HOW TO COMPLETE THIS TASK: In the data below, find each line carrying the string "moderate" and copy it out.

** DATA SUPPLIED follows **

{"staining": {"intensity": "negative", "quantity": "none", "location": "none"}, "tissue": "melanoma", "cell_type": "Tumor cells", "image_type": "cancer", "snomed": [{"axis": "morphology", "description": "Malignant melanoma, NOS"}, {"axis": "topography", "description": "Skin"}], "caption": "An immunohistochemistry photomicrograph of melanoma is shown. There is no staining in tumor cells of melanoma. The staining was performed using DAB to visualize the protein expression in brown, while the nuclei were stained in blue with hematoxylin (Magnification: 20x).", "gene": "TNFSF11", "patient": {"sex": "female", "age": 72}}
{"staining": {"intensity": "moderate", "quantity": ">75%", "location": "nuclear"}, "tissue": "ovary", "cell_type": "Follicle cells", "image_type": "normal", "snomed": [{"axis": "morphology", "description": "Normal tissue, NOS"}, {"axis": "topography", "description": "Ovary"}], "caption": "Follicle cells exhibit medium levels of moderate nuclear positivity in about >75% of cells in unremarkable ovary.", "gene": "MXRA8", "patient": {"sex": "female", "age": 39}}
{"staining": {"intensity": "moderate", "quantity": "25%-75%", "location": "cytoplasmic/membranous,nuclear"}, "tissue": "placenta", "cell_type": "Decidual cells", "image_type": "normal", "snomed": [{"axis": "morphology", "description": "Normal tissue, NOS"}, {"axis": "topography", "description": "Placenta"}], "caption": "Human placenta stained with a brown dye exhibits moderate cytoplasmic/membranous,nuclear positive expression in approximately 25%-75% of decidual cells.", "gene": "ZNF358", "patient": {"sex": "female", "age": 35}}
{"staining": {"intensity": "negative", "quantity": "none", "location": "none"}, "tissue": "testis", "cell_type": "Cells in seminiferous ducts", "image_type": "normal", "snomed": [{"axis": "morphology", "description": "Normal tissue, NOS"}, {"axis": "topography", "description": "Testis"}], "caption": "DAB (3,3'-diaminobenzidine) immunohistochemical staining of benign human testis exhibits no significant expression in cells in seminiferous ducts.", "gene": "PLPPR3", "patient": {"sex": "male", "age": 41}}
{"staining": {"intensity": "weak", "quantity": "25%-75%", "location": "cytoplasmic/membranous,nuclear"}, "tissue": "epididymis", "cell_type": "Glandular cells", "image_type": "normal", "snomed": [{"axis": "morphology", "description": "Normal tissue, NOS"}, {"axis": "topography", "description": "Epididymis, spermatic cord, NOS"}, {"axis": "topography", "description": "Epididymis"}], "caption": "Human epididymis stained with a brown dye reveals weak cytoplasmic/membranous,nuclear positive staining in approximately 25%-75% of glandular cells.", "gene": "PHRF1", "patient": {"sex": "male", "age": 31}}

** End of DATA SUPPLIED **

RESPONSE AREA:
{"staining": {"intensity": "moderate", "quantity": ">75%", "location": "nuclear"}, "tissue": "ovary", "cell_type": "Follicle cells", "image_type": "normal", "snomed": [{"axis": "morphology", "description": "Normal tissue, NOS"}, {"axis": "topography", "description": "Ovary"}], "caption": "Follicle cells exhibit medium levels of moderate nuclear positivity in about >75% of cells in unremarkable ovary.", "gene": "MXRA8", "patient": {"sex": "female", "age": 39}}
{"staining": {"intensity": "moderate", "quantity": "25%-75%", "location": "cytoplasmic/membranous,nuclear"}, "tissue": "placenta", "cell_type": "Decidual cells", "image_type": "normal", "snomed": [{"axis": "morphology", "description": "Normal tissue, NOS"}, {"axis": "topography", "description": "Placenta"}], "caption": "Human placenta stained with a brown dye exhibits moderate cytoplasmic/membranous,nuclear positive expression in approximately 25%-75% of decidual cells.", "gene": "ZNF358", "patient": {"sex": "female", "age": 35}}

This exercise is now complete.